Vedes, pois, muito bem que
todos nos reconheceremos mutuamente na eterna felicidade, visto que nesta
pequena amostra que Nosso Senhor se dignou apresentar sobre a montanha do Tabor
a Seus apóstolos, quis que estes conhecessem Moisés e Elias que nunca tinham
visto.
À vista disto, que
contentamento o nosso, vendo aqueles que tivermos extremosamente amado nesta
vida! Sim, conheceremos mesmo os novos cristãos, que se converterem agora à
nossa santa fé, nas Índias, no Japão e nos antípodas; as santas amizades, da
mesma forma que tiverem sido começadas por Deus nesta vida, continuarão na
eterna. Amaremos pessoas particulares, mas estas amizades não formarão parcialidades,
porque todas as nossas amizades tomarão a sua origem no amor de Deus, que, conduzindo-as
todas, fará que amemos a cada um dos bem-aventurados com o puro amor com que
somos amados por sua divina Bondade.
Ó Deus! que consolações
receberemos na celeste conversação que tivermos uns com outros!
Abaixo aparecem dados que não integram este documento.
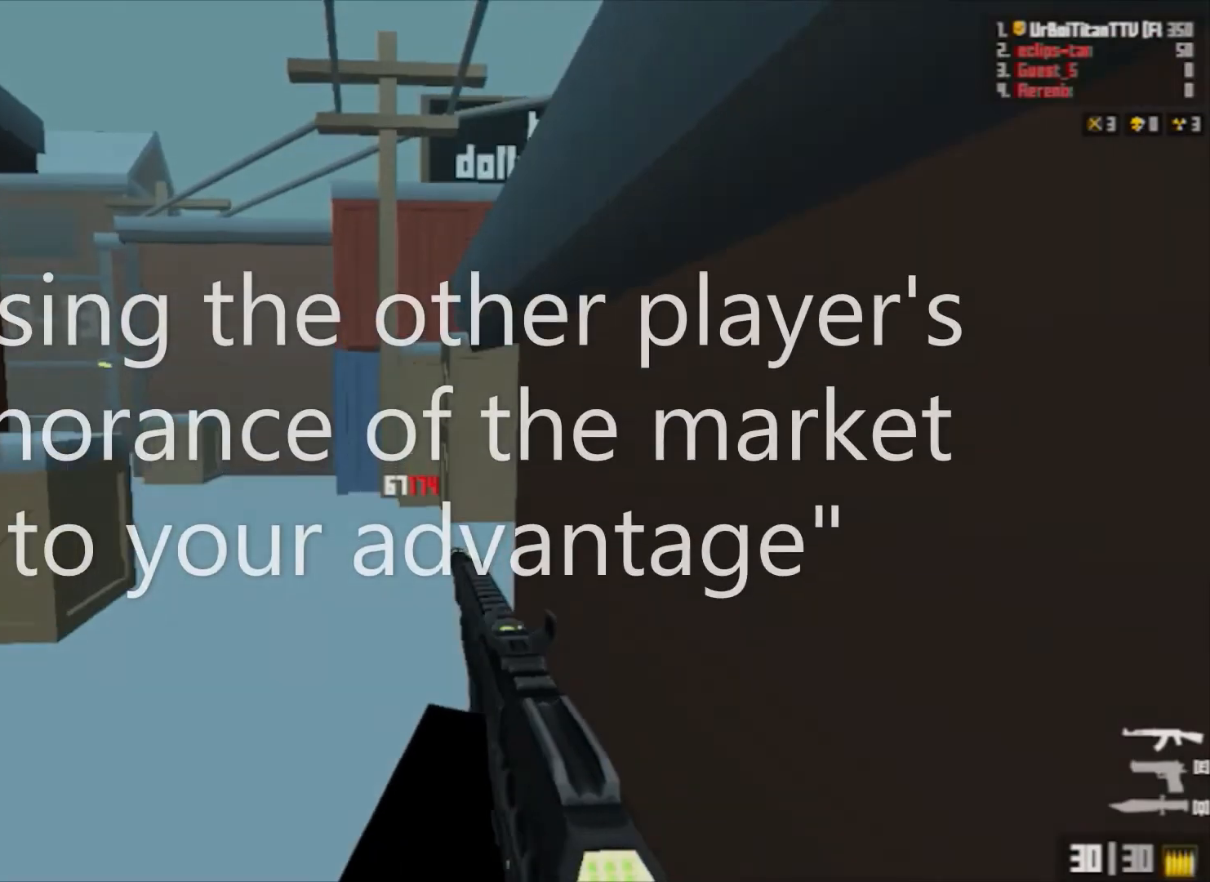
{"keys": ["d", "shift", "w"], "mouse": [], "events": [[33, "space", "up"], [400, "shift", "down"]]}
Na bem-aventurança, os nossos
bons anjos nos darão uma consolação muito maior do que se pode dizer ou ainda
imaginar, quando se nos fizerem reconhecer e nos representarem mui amorosamente
o cuidado que tiveram da nossa salvação enquanto estivemos na terra,
lembrando-nos as santas inspirações que nos ofereceram como um leite sagrado
que iam tirar dos peitos da divina Bondade para nos atrair à indagação dessas
divinas suavidades, de que então estivermos gozando. Não vos recordais, nos
dirão, duma tal inspiração que vos sugeri em tal tempo, lendo um tal livro,
ouvindo um tal sermão ou fitando tal imagem, inspiração que vos incitou a
converter-vos a Nosso Senhor, e que foi o motivo da vossa predestinação?
Ó meu Deus! e não se
derreterão nossos corações num indizível contentamento?!”[2]
[1] Guiton, L’homme releve de as chute, II partie, épilogue, pág. 364, 365.
[2]
Sermão sobre a Transfig., na 2.ª Dom. da Quaresma.